**Records from a data source**
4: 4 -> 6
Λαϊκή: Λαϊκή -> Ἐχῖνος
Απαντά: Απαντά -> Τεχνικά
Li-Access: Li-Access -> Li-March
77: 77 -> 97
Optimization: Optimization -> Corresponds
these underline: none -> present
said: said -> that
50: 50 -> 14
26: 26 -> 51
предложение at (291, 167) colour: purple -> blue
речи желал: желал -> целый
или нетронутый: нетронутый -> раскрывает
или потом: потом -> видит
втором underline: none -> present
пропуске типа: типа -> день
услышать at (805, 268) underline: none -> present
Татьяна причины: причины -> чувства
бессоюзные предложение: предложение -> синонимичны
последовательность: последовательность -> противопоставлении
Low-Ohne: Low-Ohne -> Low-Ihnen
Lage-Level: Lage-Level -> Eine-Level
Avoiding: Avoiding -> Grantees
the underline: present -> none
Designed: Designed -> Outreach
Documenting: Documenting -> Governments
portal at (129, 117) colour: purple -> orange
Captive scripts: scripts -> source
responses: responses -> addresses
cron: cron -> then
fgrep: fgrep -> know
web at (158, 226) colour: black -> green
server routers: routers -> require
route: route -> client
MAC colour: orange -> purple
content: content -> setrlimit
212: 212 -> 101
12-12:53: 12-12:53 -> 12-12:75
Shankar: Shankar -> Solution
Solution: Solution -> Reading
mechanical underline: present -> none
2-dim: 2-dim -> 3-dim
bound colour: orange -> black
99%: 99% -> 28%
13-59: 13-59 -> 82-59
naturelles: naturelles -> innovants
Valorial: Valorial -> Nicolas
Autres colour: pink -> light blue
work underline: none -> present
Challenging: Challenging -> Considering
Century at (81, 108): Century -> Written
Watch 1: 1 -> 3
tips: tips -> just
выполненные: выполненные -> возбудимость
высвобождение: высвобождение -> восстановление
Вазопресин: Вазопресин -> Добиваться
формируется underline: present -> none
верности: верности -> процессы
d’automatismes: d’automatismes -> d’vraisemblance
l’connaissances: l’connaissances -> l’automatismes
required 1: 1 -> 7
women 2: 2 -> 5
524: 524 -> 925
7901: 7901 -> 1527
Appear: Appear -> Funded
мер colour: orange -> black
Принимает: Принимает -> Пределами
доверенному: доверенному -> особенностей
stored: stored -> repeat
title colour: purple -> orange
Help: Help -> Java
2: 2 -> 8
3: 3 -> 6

**WRITTEN REQUEST**
Turn all of the lines above into a JSON list of strings, with one string for each line and no blank lines.

**COMPLETE OUTPUT**
[
  "4: 4 -> 6",
  "Λαϊκή: Λαϊκή -> Ἐχῖνος",
  "Απαντά: Απαντά -> Τεχνικά",
  "Li-Access: Li-Access -> Li-March",
  "77: 77 -> 97",
  "Optimization: Optimization -> Corresponds",
  "these underline: none -> present",
  "said: said -> that",
  "50: 50 -> 14",
  "26: 26 -> 51",
  "предложение at (291, 167) colour: purple -> blue",
  "речи желал: желал -> целый",
  "или нетронутый: нетронутый -> раскрывает",
  "или потом: потом -> видит",
  "втором underline: none -> present",
  "пропуске типа: типа -> день",
  "услышать at (805, 268) underline: none -> present",
  "Татьяна причины: причины -> чувства",
  "бессоюзные предложение: предложение -> синонимичны",
  "последовательность: последовательность -> противопоставлении",
  "Low-Ohne: Low-Ohne -> Low-Ihnen",
  "Lage-Level: Lage-Level -> Eine-Level",
  "Avoiding: Avoiding -> Grantees",
  "the underline: present -> none",
  "Designed: Designed -> Outreach",
  "Documenting: Documenting -> Governments",
  "portal at (129, 117) colour: purple -> orange",
  "Captive scripts: scripts -> source",
  "responses: responses -> addresses",
  "cron: cron -> then",
  "fgrep: fgrep -> know",
  "web at (158, 226) colour: black -> green",
  "server routers: routers -> require",
  "route: route -> client",
  "MAC colour: orange -> purple",
  "content: content -> setrlimit",
  "212: 212 -> 101",
  "12-12:53: 12-12:53 -> 12-12:75",
  "Shankar: Shankar -> Solution",
  "Solution: Solution -> Reading",
  "mechanical underline: present -> none",
  "2-dim: 2-dim -> 3-dim",
  "bound colour: orange -> black",
  "99%: 99% -> 28%",
  "13-59: 13-59 -> 82-59",
  "naturelles: naturelles -> innovants",
  "Valorial: Valorial -> Nicolas",
  "Autres colour: pink -> light blue",
  "work underline: none -> present",
  "Challenging: Challenging -> Considering",
  "Century at (81, 108): Century -> Written",
  "Watch 1: 1 -> 3",
  "tips: tips -> just",
  "выполненные: выполненные -> возбудимость",
  "высвобождение: высвобождение -> восстановление",
  "Вазопресин: Вазопресин -> Добиваться",
  "формируется underline: present -> none",
  "верности: верности -> процессы",
  "d’automatismes: d’automatismes -> d’vraisemblance",
  "l’connaissances: l’connaissances -> l’automatismes",
  "required 1: 1 -> 7",
  "women 2: 2 -> 5",
  "524: 524 -> 925",
  "7901: 7901 -> 1527",
  "Appear: Appear -> Funded",
  "мер colour: orange -> black",
  "Принимает: Принимает -> Пределами",
  "доверенному: доверенному -> особенностей",
  "stored: stored -> repeat",
  "title colour: purple -> orange",
  "Help: Help -> Java",
  "2: 2 -> 8",
  "3: 3 -> 6"
]